We've suffered a great trauma over the past two years, and though we seem to be on the mend, the aftershocks linger.

Eyeing nervously the recent 50 percent rise in the market, we wonder whether it will continue, or if we will be disappointed once again. Is this the proverbial "sucker's rally"? Will the autumnal months of September and October live up to their reputation for down markets, or is the worst behind us, and the recovery begun?

Uncertain about the future, we can look to the letters of the alphabet for reassurance. Will the recovery be "V"-shaped (unlikely at this point); "U"-shaped (possible); "W"-shaped (the current worry); or "L"-shaped?

Reducing the mind-numbing complexity of the world economy to a series of English letters is necessary to get any kind of handle on today's events, and it provides us with some sort of psychological comfort (for instance, even if it's "W"-shaped, at least we know what's coming).

However, when the dust finally clears, the recovery, in hindsight, may not look like a letter we recognize at all.

Can studying the past help tell us what the shape of the recovery will be?
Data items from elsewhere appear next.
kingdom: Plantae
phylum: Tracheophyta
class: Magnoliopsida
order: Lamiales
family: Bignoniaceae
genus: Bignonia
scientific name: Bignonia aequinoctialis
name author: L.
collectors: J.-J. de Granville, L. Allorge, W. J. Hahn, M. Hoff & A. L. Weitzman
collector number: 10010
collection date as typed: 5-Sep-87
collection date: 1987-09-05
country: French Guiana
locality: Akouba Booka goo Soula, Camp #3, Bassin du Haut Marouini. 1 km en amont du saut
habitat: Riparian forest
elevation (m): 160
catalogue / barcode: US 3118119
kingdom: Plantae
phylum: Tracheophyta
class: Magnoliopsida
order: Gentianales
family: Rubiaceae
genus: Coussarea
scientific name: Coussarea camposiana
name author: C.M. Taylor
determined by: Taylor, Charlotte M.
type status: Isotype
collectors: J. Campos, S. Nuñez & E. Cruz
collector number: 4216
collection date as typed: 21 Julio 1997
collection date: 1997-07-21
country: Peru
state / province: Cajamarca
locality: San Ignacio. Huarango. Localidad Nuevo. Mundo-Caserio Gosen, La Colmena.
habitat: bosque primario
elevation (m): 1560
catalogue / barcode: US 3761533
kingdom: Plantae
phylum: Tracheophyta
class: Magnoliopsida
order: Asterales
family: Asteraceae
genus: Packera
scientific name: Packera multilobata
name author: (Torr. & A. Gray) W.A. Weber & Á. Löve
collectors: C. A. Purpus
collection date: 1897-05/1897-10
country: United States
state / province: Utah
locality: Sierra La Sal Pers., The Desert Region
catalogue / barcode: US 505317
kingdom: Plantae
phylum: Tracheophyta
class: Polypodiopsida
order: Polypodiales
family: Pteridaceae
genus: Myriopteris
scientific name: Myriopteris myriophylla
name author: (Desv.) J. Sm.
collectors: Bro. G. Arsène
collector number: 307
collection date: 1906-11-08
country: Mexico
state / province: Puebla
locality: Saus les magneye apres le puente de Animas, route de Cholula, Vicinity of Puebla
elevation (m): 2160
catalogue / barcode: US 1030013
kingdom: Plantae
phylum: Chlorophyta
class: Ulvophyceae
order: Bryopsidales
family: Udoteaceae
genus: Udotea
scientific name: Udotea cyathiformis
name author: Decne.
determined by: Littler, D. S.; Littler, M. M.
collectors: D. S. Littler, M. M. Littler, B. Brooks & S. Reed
Studying the past is necessary, but of limited usefulness in divining the future.

There were phantom recoveries during the 1930s, and the early 1980s saw a "W"-like recession, but 2009 is not 1932 or 1982. What we saw in 1929 was plenty of leverage and speculation, but no mortgage-backed securities; a less experienced Federal Reserve; a market that had lost 80 percent of its value; and a federal government that raised taxes in the midst of a Depression.

In 1982?

What followed was a period of double-digit inflation, oil shocks and high interest rates, purposefully jacked up by the Federal Reserve. Today's period followed "The Great Moderation" of low unemployment and low inflation. Every period has its own characteristics.

There are many challenges to be faced, both short- and long-term. In the short-term, we still have to confront the toxic assets on the balance sheets of the banks. Commercial mortgages could be the next shoe to drop. If you don't shop at the mall, then the Gap can't pay its rent, and the mall can't pay the interest it owes on the money it borrowed, which means the bank doesn't get paid back or the pension plan doesn't get one of the revenue streams backing the securitized mortgage it holds.

Unemployment remains high, although it will probably not get much higher; it should slowly move back to 4 or 5 percent.

In the long-term, the Fed will have to remove delicately all the liquidity it pumped into the system, or risk a damaging inflation. Doing this in the right way and at the right time is an unprecedented challenge.

In It for the Long Term

At the same time, the United States will have to confront our long-term fiscal situation or risk actually defaulting on our debt. Everyone's seen the same numbers about unfunded pension and Medicare liabilities reaching into the trillions. The question is whether we will have the will — and our politicians the courage — to confront the unsustainable path we're now on.

Of course, the recent market rally may have been a reaction to the stalled health-care plan, which the markets saw as being funded by future tax increases.

Closely related to the fiscal situation is the effect of these deficits on the dollar. If we as a country spend more than we take in, we have to borrow from either foreigners or from our own citizens to cover the shortfall.

If the Chinese get tired of buying our debt, we can cut spending or raise taxes. However, since we as citizens want all our benefits without having to pay for it, and since politicians love to tell us that we can have this fairy tale, cutting spending or raising taxes is unlikely.

One other option: Print money to cover the shortfall, which reduces the value of the dollar.

What will prevail is a complex interweaving of events and economic factors whose interactions will produce an outcome that no one can precisely predict, but which many are saying will result in a recovery that is tepid, prolonged and slow, a prediction that is becoming known as the "New Normal" — an era of slower growth, more government regulation, higher inflation and less risk-taking.

Nevertheless, even if it's slower growth, it's still growth, and for that, we should be thankful.